● WHAT THE EXERCISE ASKS: Retype all of the material below character for character, keeping every line and its spacing unchanged.

*** INFORMATION GIVEN ***

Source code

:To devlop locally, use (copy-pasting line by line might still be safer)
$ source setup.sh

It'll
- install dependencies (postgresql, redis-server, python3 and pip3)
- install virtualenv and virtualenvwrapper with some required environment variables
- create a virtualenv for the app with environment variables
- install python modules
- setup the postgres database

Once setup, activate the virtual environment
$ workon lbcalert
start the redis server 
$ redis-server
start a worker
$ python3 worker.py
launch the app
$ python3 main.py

*** End of INFORMATION GIVEN ***

● TASK RESPONSE:
Source code

:To devlop locally, use (copy-pasting line by line might still be safer)
$ source setup.sh

It'll
- install dependencies (postgresql, redis-server, python3 and pip3)
- install virtualenv and virtualenvwrapper with some required environment variables
- create a virtualenv for the app with environment variables
- install python modules
- setup the postgres database

Once setup, activate the virtual environment
$ workon lbcalert
start the redis server 
$ redis-server
start a worker
$ python3 worker.py
launch the app
$ python3 main.py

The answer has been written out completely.